* [THE RECORDS]
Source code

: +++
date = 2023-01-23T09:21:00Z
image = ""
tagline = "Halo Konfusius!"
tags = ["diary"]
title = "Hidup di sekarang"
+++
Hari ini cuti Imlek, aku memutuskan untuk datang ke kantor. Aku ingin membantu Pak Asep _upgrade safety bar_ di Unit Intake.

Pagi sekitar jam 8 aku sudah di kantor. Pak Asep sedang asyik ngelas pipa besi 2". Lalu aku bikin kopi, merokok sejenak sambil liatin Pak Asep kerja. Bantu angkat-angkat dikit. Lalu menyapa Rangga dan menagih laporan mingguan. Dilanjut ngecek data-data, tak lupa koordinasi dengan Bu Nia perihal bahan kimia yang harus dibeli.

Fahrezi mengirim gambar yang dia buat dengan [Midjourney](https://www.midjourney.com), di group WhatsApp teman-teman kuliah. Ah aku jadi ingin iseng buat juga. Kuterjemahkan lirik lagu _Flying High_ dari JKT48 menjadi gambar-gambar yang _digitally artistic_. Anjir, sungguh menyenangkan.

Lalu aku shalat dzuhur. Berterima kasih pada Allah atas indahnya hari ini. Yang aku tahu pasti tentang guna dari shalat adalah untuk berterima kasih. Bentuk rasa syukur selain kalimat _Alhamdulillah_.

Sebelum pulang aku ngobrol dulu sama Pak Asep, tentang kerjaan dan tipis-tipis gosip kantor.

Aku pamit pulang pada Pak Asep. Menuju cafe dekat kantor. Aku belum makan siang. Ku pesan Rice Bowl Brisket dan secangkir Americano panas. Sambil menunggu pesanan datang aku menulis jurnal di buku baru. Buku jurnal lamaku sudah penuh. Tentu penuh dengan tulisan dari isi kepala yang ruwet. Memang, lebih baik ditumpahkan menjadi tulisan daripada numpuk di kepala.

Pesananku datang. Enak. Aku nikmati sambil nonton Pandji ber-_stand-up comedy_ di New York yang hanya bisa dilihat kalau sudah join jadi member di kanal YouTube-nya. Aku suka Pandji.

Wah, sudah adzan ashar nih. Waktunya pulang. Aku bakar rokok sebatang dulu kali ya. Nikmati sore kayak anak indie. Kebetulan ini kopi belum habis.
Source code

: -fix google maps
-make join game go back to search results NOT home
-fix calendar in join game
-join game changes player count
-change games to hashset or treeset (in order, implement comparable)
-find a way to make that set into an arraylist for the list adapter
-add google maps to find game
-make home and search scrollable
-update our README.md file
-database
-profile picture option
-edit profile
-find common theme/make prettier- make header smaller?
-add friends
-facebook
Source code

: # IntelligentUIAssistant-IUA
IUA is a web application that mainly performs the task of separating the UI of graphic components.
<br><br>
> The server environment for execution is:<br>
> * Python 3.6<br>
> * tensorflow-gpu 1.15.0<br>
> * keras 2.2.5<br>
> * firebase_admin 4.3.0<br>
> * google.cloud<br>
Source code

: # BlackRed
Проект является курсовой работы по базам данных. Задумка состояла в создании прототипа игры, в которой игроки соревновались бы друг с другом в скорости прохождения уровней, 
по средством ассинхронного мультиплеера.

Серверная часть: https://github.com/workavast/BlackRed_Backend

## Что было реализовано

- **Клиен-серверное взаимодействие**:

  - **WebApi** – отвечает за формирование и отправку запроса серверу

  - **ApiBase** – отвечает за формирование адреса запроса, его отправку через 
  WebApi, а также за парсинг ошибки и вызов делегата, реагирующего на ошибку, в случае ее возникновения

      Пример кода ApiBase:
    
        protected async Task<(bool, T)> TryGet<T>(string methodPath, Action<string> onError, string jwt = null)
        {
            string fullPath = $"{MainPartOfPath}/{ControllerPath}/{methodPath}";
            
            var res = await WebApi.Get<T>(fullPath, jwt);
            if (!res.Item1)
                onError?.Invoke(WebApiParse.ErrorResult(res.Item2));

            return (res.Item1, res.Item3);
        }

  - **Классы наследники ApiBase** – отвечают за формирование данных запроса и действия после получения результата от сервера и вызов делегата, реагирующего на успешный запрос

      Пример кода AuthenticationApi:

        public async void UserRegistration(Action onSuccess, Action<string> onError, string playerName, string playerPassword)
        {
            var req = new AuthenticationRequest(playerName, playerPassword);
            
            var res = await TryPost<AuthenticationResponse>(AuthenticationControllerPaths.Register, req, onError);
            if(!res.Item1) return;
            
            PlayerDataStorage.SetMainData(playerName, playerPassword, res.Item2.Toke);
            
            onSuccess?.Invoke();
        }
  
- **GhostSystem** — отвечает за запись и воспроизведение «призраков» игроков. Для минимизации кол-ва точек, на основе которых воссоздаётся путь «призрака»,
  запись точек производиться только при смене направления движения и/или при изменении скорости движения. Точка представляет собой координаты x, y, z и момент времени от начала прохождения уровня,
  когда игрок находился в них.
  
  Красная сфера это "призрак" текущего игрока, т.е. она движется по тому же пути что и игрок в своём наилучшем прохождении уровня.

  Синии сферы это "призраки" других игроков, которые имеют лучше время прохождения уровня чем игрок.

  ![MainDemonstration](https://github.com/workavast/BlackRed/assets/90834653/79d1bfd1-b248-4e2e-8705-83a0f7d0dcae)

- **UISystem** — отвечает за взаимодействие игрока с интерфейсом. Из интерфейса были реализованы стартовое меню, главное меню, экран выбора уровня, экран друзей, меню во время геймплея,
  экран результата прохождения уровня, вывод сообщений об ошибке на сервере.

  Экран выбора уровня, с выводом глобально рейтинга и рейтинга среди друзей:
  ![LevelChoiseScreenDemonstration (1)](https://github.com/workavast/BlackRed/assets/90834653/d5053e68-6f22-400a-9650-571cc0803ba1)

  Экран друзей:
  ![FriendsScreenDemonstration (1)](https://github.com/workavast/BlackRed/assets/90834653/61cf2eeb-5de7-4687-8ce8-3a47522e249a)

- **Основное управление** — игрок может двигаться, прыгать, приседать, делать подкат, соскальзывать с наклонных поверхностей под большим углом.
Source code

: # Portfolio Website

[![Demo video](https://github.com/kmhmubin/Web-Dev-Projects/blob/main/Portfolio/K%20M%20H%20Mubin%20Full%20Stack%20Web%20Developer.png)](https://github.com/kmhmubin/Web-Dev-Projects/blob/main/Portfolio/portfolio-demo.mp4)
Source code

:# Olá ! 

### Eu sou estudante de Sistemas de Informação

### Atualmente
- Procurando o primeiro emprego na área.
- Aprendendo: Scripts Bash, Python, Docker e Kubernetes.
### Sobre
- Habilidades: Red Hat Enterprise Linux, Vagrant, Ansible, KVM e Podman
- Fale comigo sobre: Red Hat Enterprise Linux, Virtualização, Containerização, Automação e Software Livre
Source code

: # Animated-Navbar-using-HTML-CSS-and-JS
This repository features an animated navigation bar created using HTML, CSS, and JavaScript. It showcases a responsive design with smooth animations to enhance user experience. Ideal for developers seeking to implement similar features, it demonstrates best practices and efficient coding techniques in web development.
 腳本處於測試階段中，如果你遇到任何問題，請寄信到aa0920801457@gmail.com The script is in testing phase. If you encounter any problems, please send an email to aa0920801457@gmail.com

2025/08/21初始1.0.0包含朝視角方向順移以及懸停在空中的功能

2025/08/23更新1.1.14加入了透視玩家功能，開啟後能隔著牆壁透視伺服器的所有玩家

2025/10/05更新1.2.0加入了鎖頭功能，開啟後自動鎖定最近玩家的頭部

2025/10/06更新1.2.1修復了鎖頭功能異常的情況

* [ABOUT THIS TASK]
Copy verbatim, from the listing above, each line from the one containing "Hari ini cuti" down to the one containing "Pagi sekitar jam", inclusive.

* [EXPECTED OUTPUT]
Hari ini cuti Imlek, aku memutuskan untuk datang ke kantor. Aku ingin membantu Pak Asep _upgrade safety bar_ di Unit Intake.

Pagi sekitar jam 8 aku sudah di kantor. Pak Asep sedang asyik ngelas pipa besi 2". Lalu aku bikin kopi, merokok sejenak sambil liatin Pak Asep kerja. Bantu angkat-angkat dikit. Lalu menyapa Rangga dan menagih laporan mingguan. Dilanjut ngecek data-data, tak lupa koordinasi dengan Bu Nia perihal bahan kimia yang harus dibeli.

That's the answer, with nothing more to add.